Dataset entries ->

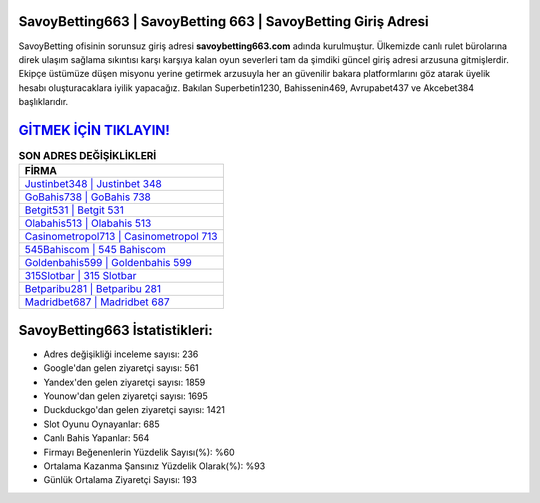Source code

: ﻿SavoyBetting663 | SavoyBetting 663 | SavoyBetting Giriş Adresi
===================================

.. image:: images/savoybetting-giris.jpg
   :width: 600
   
SavoyBetting ofisinin sorunsuz giriş adresi **savoybetting663.com** adında kurulmuştur. Ülkemizde canlı rulet bürolarına direk ulaşım sağlama sıkıntısı karşı karşıya kalan oyun severleri tam da şimdiki güncel giriş adresi arzusuna gitmişlerdir. Ekipçe üstümüze düşen misyonu yerine getirmek arzusuyla her an güvenilir bakara platformlarını göz atarak üyelik hesabı oluşturacaklara iyilik yapacağız. Bakılan Superbetin1230, Bahissenin469, Avrupabet437 ve Akcebet384 başlıklarıdır.

`GİTMEK İÇİN TIKLAYIN! <https://uclck.me/gonow>`_
==============

.. list-table:: **SON ADRES DEĞİŞİKLİKLERİ**
   :widths: 100
   :header-rows: 1

   * - FİRMA
   * - `Justinbet348 | Justinbet 348 <justinbet348-justinbet-348-justinbet-giris-adresi.html>`_
   * - `GoBahis738 | GoBahis 738 <gobahis738-gobahis-738-gobahis-giris-adresi.html>`_
   * - `Betgit531 | Betgit 531 <betgit531-betgit-531-betgit-giris-adresi.html>`_	 
   * - `Olabahis513 | Olabahis 513 <olabahis513-olabahis-513-olabahis-giris-adresi.html>`_	 
   * - `Casinometropol713 | Casinometropol 713 <casinometropol713-casinometropol-713-casinometropol-giris-adresi.html>`_ 
   * - `545Bahiscom | 545 Bahiscom <545bahiscom-545-bahiscom-bahiscom-giris-adresi.html>`_
   * - `Goldenbahis599 | Goldenbahis 599 <goldenbahis599-goldenbahis-599-goldenbahis-giris-adresi.html>`_	 
   * - `315Slotbar | 315 Slotbar <315slotbar-315-slotbar-slotbar-giris-adresi.html>`_
   * - `Betparibu281 | Betparibu 281 <betparibu281-betparibu-281-betparibu-giris-adresi.html>`_
   * - `Madridbet687 | Madridbet 687 <madridbet687-madridbet-687-madridbet-giris-adresi.html>`_
	 
SavoyBetting663 İstatistikleri:
===================================	 
* Adres değişikliği inceleme sayısı: 236
* Google'dan gelen ziyaretçi sayısı: 561
* Yandex'den gelen ziyaretçi sayısı: 1859
* Younow'dan gelen ziyaretçi sayısı: 1695
* Duckduckgo'dan gelen ziyaretçi sayısı: 1421
* Slot Oyunu Oynayanlar: 685
* Canlı Bahis Yapanlar: 564
* Firmayı Beğenenlerin Yüzdelik Sayısı(%): %60
* Ortalama Kazanma Şansınız Yüzdelik Olarak(%): %93
* Günlük Ortalama Ziyaretçi Sayısı: 193
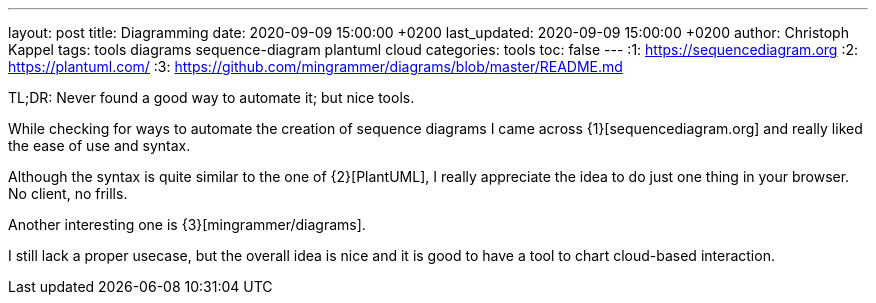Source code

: ---
layout: post
title: Diagramming
date: 2020-09-09 15:00:00 +0200
last_updated: 2020-09-09 15:00:00 +0200
author: Christoph Kappel
tags: tools diagrams sequence-diagram plantuml cloud
categories: tools
toc: false
---
:1: https://sequencediagram.org
:2: https://plantuml.com/
:3: https://github.com/mingrammer/diagrams/blob/master/README.md

TL;DR: Never found a good way to automate it; but nice tools.

While checking for ways to automate the creation of sequence diagrams I came across
{1}[sequencediagram.org] and really liked the ease of use and syntax.

Although the syntax is quite similar to the one of {2}[PlantUML], I really
appreciate the idea to do just one thing in your browser. No client, no frills.

Another interesting one is {3}[mingrammer/diagrams].

I still lack a proper usecase, but the overall idea is nice and it is good to have a tool to chart
 cloud-based interaction.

Work required -> Using the data above, copy exactly the lines from the one containing "ziyaretçi sayısı: 1859" to the one containing "use and syntax.", inclusive. Exclude the pictures.

Answer box ->
* Yandex'den gelen ziyaretçi sayısı: 1859
* Younow'dan gelen ziyaretçi sayısı: 1695
* Duckduckgo'dan gelen ziyaretçi sayısı: 1421
* Slot Oyunu Oynayanlar: 685
* Canlı Bahis Yapanlar: 564
* Firmayı Beğenenlerin Yüzdelik Sayısı(%): %60
* Ortalama Kazanma Şansınız Yüzdelik Olarak(%): %93
* Günlük Ortalama Ziyaretçi Sayısı: 193
Source code

: ---
layout: post
title: Diagramming
date: 2020-09-09 15:00:00 +0200
last_updated: 2020-09-09 15:00:00 +0200
author: Christoph Kappel
tags: tools diagrams sequence-diagram plantuml cloud
categories: tools
toc: false
---
:1: https://sequencediagram.org
:2: https://plantuml.com/
:3: https://github.com/mingrammer/diagrams/blob/master/README.md

TL;DR: Never found a good way to automate it; but nice tools.

While checking for ways to automate the creation of sequence diagrams I came across
{1}[sequencediagram.org] and really liked the ease of use and syntax.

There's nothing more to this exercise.